[DATA EXTRACT — start]

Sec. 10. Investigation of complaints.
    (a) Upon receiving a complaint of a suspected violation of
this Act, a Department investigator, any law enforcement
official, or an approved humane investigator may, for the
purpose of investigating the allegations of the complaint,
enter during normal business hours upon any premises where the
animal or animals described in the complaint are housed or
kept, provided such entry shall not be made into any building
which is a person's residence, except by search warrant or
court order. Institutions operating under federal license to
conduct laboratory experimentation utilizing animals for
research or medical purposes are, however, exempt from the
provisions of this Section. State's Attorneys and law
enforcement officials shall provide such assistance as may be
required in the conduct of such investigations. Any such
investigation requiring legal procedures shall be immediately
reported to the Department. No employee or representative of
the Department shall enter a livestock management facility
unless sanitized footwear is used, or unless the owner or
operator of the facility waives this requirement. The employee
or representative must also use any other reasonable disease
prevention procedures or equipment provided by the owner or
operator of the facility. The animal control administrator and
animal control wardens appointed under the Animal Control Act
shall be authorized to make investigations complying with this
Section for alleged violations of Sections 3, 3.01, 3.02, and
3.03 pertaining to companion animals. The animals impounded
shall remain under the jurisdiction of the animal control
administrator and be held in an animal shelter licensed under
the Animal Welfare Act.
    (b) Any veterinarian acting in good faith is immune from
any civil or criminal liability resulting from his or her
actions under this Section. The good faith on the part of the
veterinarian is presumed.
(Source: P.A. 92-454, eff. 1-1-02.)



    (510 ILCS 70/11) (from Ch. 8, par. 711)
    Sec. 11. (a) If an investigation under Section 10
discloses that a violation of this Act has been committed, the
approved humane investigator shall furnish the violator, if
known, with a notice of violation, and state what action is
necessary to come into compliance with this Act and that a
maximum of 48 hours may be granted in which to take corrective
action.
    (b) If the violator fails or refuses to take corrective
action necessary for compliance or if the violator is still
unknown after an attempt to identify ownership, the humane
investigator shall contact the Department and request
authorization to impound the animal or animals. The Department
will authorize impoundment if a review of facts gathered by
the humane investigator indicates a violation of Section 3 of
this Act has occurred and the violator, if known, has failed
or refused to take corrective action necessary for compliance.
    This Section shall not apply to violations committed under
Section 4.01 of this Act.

[DATA EXTRACT — finish]

▶ _REQUIRED WORK_
Everything above from the line with "kept, provided such" to the line with "or representative must", both included, must be repeated exactly, and nothing outside that range.

▶ _RESULT_
kept, provided such entry shall not be made into any building
which is a person's residence, except by search warrant or
court order. Institutions operating under federal license to
conduct laboratory experimentation utilizing animals for
research or medical purposes are, however, exempt from the
provisions of this Section. State's Attorneys and law
enforcement officials shall provide such assistance as may be
required in the conduct of such investigations. Any such
investigation requiring legal procedures shall be immediately
reported to the Department. No employee or representative of
the Department shall enter a livestock management facility
unless sanitized footwear is used, or unless the owner or
operator of the facility waives this requirement. The employee
or representative must also use any other reasonable disease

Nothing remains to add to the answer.